JGCRI / fldgen

Given a global mean temperature pathway, generate random global climate fields consistent with it and with spatial and temporal correlation derived from an ESM
https://jgcri.github.io/fldgen/
GNU General Public License v2.0
12 stars 6 forks source link

acs-intermediate fix to saved fldgen memory bloat #49

Closed abigailsnyder closed 4 years ago

abigailsnyder commented 4 years ago

an intermediate fix to https://github.com/JGCRI/fldgen/issues/25

Reducing what we save from a trained emulator to the bare bones list entries needed for generating new fields. This takes the ISIMIP GFDL trained emulator from 5.6gb for everything to 2.1gb. Hopefully this is small enough to work in the Cassandra pipeline.
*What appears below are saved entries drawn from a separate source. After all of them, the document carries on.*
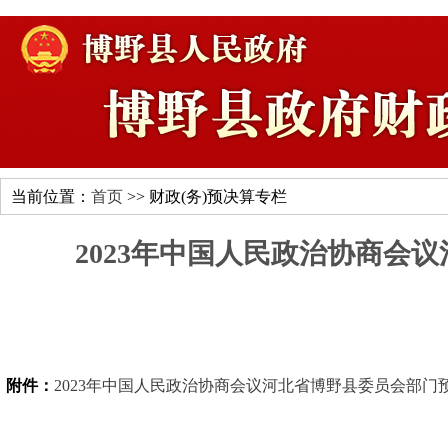
当前位置：
首页
>> 财政(务)预决算专栏
2023年中国人民政治协商会
附件：
2023年中国人民政治协商会议河北省博野县委员会部门预算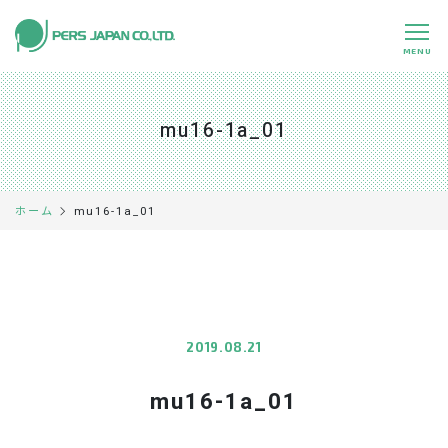
MENU
私たちの特長
About Us
mu16-1a_01
事業内容
Business
事例紹介
Case
mu16-1a_01
ホーム
企業情報
Company
採用情報
Recruit
パートナー募集
Partners
2019.08.21
mu16-1a_01
0120-891-224
平日 9:00～17:45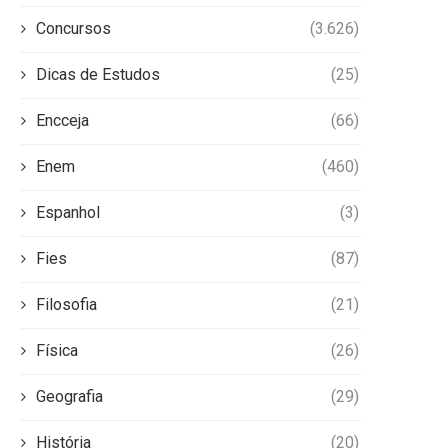
Concursos
(3.626)
Dicas de Estudos
(25)
Encceja
(66)
Enem
(460)
Espanhol
(3)
Fies
(87)
Filosofia
(21)
Física
(26)
Geografia
(29)
História
(20)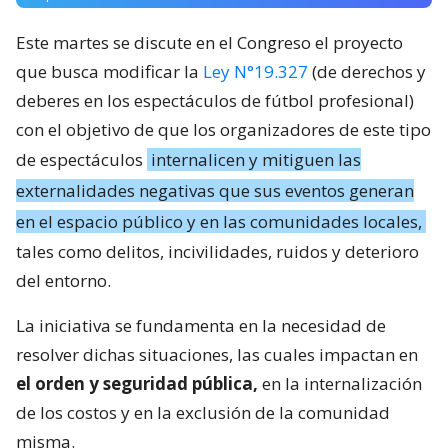
Este martes se discute en el Congreso el proyecto
que busca modificar la
Ley N°19.327
(de derechos y
deberes en los espectáculos de fútbol profesional)
con el objetivo de que los organizadores de este tipo
de espectáculos
internalicen y mitiguen las
externalidades negativas que sus eventos generan
en el espacio público y en las comunidades locales,
tales como delitos, incivilidades, ruidos y deterioro
del entorno.
La iniciativa se fundamenta en la necesidad de
resolver dichas situaciones, las cuales impactan en
el orden y seguridad pública,
en la internalización
de los costos y en la exclusión de la comunidad
misma.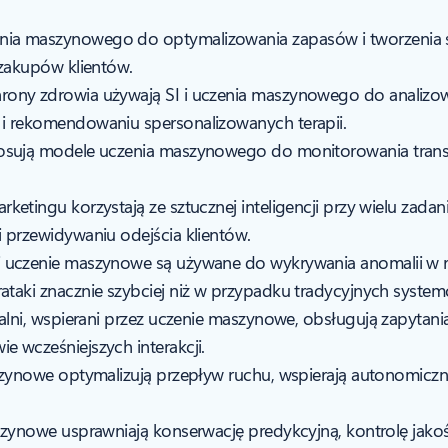
nia maszynowego do optymalizowania zapasów i tworzenia si
 zakupów klientów.
ochrony zdrowia używają SI i uczenia maszynowego do analiz
 i rekomendowaniu spersonalizowanych terapii.
 stosują modele uczenia maszynowego do monitorowania trans
arketingu korzystają ze sztucznej inteligencji przy wielu zada
i przewidywaniu odejścia klientów.
ja i uczenie maszynowe są używane do wykrywania anomalii w 
ataki znacznie szybciej niż w przypadku tradycyjnych syste
rtualni, wspierani przez uczenie maszynowe, obsługują zapytan
e wcześniejszych interakcji.
aszynowe optymalizują przepływ ruchu, wspierają autonomiczną 
maszynowe usprawniają konserwację predykcyjną, kontrolę jak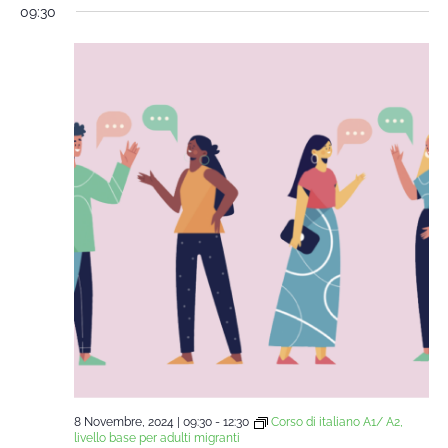
09:30
8 Novembre, 2024 | 09:30
-
12:30
Corso di italiano A1/ A2,
livello base per adulti migranti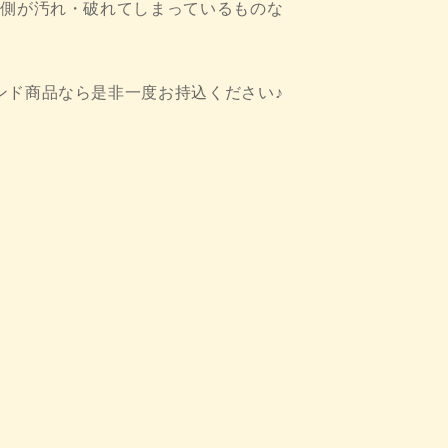
内側が汚れ・破れてしまっているものな
ンド商品なら是非一度お持込ください♪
The scripts in fldgen/inst/scripts are copies of the same files in /pic/projects/GCAM/GE/drought-expt/fldgen-emulators, with fldgen/inst/scripts/train-emulators.R updated to include a call to the new emulator_reducer function and save the smaller emulators. So in theory those can be re-built from scratch, or the existing emulators in /pic/projects/GCAM/GE/drought-expt/fldgen-emulators can each be loaded, reduced, saved with a different script, following what has been added to fldgen/inst/scripts/train-emulators.R.

Note that when you load an RDS object from fldgen/inst/scripts/train-emulators.R, it will come in with the name reducedEmulator and not emu. So either the python code has to be adjusted or this piece of code in the training script:

 reducedEmulator <- emulator_reducer(emu)
        outfilename <- paste0('fldgen-',model, '_reducedEmulator.rds')
        saveRDS(reducedEmulator, outfilename)

Would have to be redone as

 emu <- emulator_reducer(emu)
        outfilename <- paste0('fldgen-',model, '_reducedEmulator.rds')
        saveRDS(emu, outfilename)

Left distinct for now, so clear in the fldgen package and cassandra users can amend according to their own preference.

The pointers in the cassandra directory on pic will have to be updated to point to these smaller emulators.

abigailsnyder commented 4 years ago

only test failing is the devel on macOS, due to ncdf4 as usual.

abigailsnyder commented 4 years ago

Once PR is merged in, @abigailsnyder will use the new function to create reduced size versions of all emulators in /pic/projects/GCAM/GE/drought-expt/fldgen-emulators/ with the correct variable names. Not updating any of the trained emulators contents, not changing science. Just saving a copy of what is already being used with fewer things in it.